Friday, 21 March 2014

Growing Up Without HDR

Is HDR becoming outdated and as photographers can we survive without it?

I recall when I first got into photography in 2006 HDR was one of the new editing tool to hit the market, I saw images created by others and wanted to know how it was done. I found one of the programs and started to use it. It was at the time amazing, the way you could play with details, light shadows and so was wonderful. I jumped in with full gusto, everything went through the HDR route, no matter the subject.

Then I noticed some of the issues we had, noise, halos, harshness and seeing these in both my own images and others I set about trying to refine the whole editing process, I used HDR was an editing tool along with others not a stand alone This gave me results that differed from others and I was asked on several occasions if the images I produced were HDR or not. At that stage when people were no longer sure I figured I must be getting something right.

Over time though other things start to change, other editing software such as Nix Color Efex and the rest of their plug in within CS, OnOne Photo Effects, PhotoTools Pro to name but a few more came along and were all game changers in their own right. They could do more than simple HDR conversions and if used right the subtle changes to an image made that image extraordinary.

Over time I changed as well, I got fed up of harsh course HDR images produced and so my reliance on this editing software has reduced to the point I now rarely use it.

Why? Because with time I learnt what my camera can and can't do, the importance of the right lenses, the right time of the day to get the right light, where to position the light in regards to the subject. I looked at my ability to post edit, my capabilities in making more subtle changes but more of them to bring the extra depth to an image I craved.

HDR became a lazy way out, for me and so many others, take an image but don't worry about it too much, we can shove it through any HDR post editing tool and make it stand out.  Some worked, others though stood out for the wrong reasons.

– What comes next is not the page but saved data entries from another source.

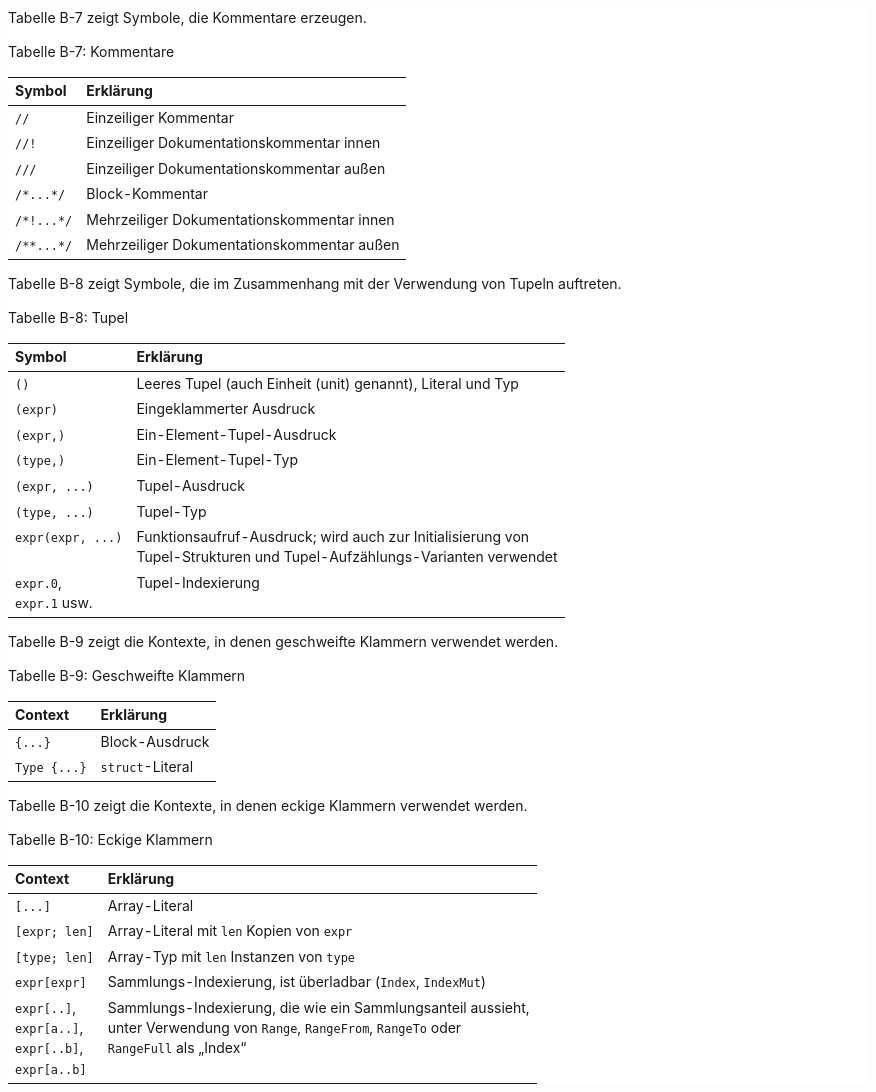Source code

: Tabelle B-7 zeigt Symbole, die Kommentare erzeugen.

<span class="caption">Tabelle B-7: Kommentare</span>

| Symbol | Erklärung |
|:-------|:----------|
| `//` | Einzeiliger Kommentar |
| `//!` | Einzeiliger Dokumentationskommentar innen |
| `///` | Einzeiliger Dokumentationskommentar außen |
| `/*...*/` | Block-Kommentar |
| `/*!...*/` | Mehrzeiliger Dokumentationskommentar innen |
| `/**...*/` | Mehrzeiliger Dokumentationskommentar außen |

Tabelle B-8 zeigt Symbole, die im Zusammenhang mit der Verwendung von Tupeln
auftreten.

<span class="caption">Tabelle B-8: Tupel</span>

| Symbol | Erklärung |
|:-------|:----------|
| `()` | Leeres Tupel (auch Einheit (unit) genannt), Literal und Typ |
| `(expr)` | Eingeklammerter Ausdruck |
| `(expr,)` | Ein-Element-Tupel-Ausdruck |
| `(type,)` | Ein-Element-Tupel-Typ |
| `(expr, ...)` | Tupel-Ausdruck |
| `(type, ...)` | Tupel-Typ |
| `expr(expr, ...)` | Funktionsaufruf-Ausdruck; wird auch zur Initialisierung von<br> Tupel-Strukturen und Tupel-Aufzählungs-Varianten verwendet |
| `expr.0`,<br> `expr.1` usw. | Tupel-Indexierung |

Tabelle B-9 zeigt die Kontexte, in denen geschweifte Klammern verwendet werden.

<span class="caption">Tabelle B-9: Geschweifte Klammern</span>

| Context | Erklärung |
|:--------|:----------|
| `{...}` | Block-Ausdruck |
| `Type {...}` | `struct`-Literal |

Tabelle B-10 zeigt die Kontexte, in denen eckige Klammern verwendet werden.

<span class="caption">Tabelle B-10: Eckige Klammern</span>

| Context | Erklärung |
|:--------|:----------|
| `[...]` | Array-Literal |
| `[expr; len]` | Array-Literal mit `len` Kopien von `expr` |
| `[type; len]` | Array-Typ mit `len` Instanzen von `type` |
| `expr[expr]` | Sammlungs-Indexierung, ist überladbar (`Index`, `IndexMut`) |
| `expr[..]`,<br> `expr[a..]`,<br> `expr[..b]`,<br> `expr[a..b]` | Sammlungs-Indexierung, die wie ein Sammlungsanteil aussieht,<br> unter Verwendung von `Range`, `RangeFrom`, `RangeTo` oder<br> `RangeFull` als „Index“ |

If you are going to use HDR then find a way of incorporating it into your work flow, don't make the mistake of making it the be all and end all of everything you do, it simply does not work.


Keith Yates said...

Amen brother!

John Humkey said...

(In broad generalities) there are two types of photographers: "Creators" and "Capturers". When you say "right time of the day" and "where to position the light", you're clearly a "Creator". I seem to end up being a "Capturer". I understand that the sunrise/sunset "golden hour" light will be best. Unfortunately a particular venue I might visit is private and open from 10am to 5pm. So, HDR sometimes give me . . . that which I could not get otherwise. Its not a miracle cure, or a substitute for proper composition or lighting. Its just one tool in the toolbox, to help under "adverse" conditions, nothing more. You are right of course. Most of the photography I do is to "capture" what I can, under limited time/access constraints. But most all the people I read/watch (photos like yours) are "Creators". Because, even though I'm Capturing . . . I want to "Create" the best I can, within that limited time frame I have access. I'd easily trade 1/2 my "megapixels" for 50% more Dynamic Range and 50% less noise.

innerVision said...

I've wanted to learn HDR properly for quite some time now but I rarely find any real use for it so I get no practice. I guess I could interpret your post Mike, as I'm actually doing something right! ;)
Thanks for the confidence boost!

lazaerus said...

I've noticed the very same thing Mike. Although I do have to admit there are some who have taken HDR to whole new levels, and their work is extraordinary.
I too have made the choice of creating a High Dynamic image without the bracketed HDR process and I'm finding that I prefer the end results much more. I keep learning and finding new paths that work for me.
By the way, love your work, both your images and your words!

Thomas Schoeller said...

Agreed. I took a very similar path as you when all the HDR software products became the rage. For my style, I found a particular genre of photographic art where HDR became a welcome addition. I sell a line of "Rustic's" being old barns and mills. When used properly, the painterly look achieved works well and is selling briskly with my clients. The process is tedious and my wife will gladly ZAP me with a stun gun if the result looks too garish :)))

At this point, I find myself rarely if ever processing nature scenes with HDR. I'm often amazed if shooting within the vicinity of others how many literally "machine gun" dozens of bracketed +/- 7EV RAW exposures. I'm guessing they like to purchase several WD external hard drives a month? I save it for very difficult lighting conditions, bracket 5 to 7 exposures and quickly recompose if other perspectives offer opportunities.

More often than not, I'll pull the results I am needing from a single properly exposed RAW using Lightroom and NIK, and touch up in PS.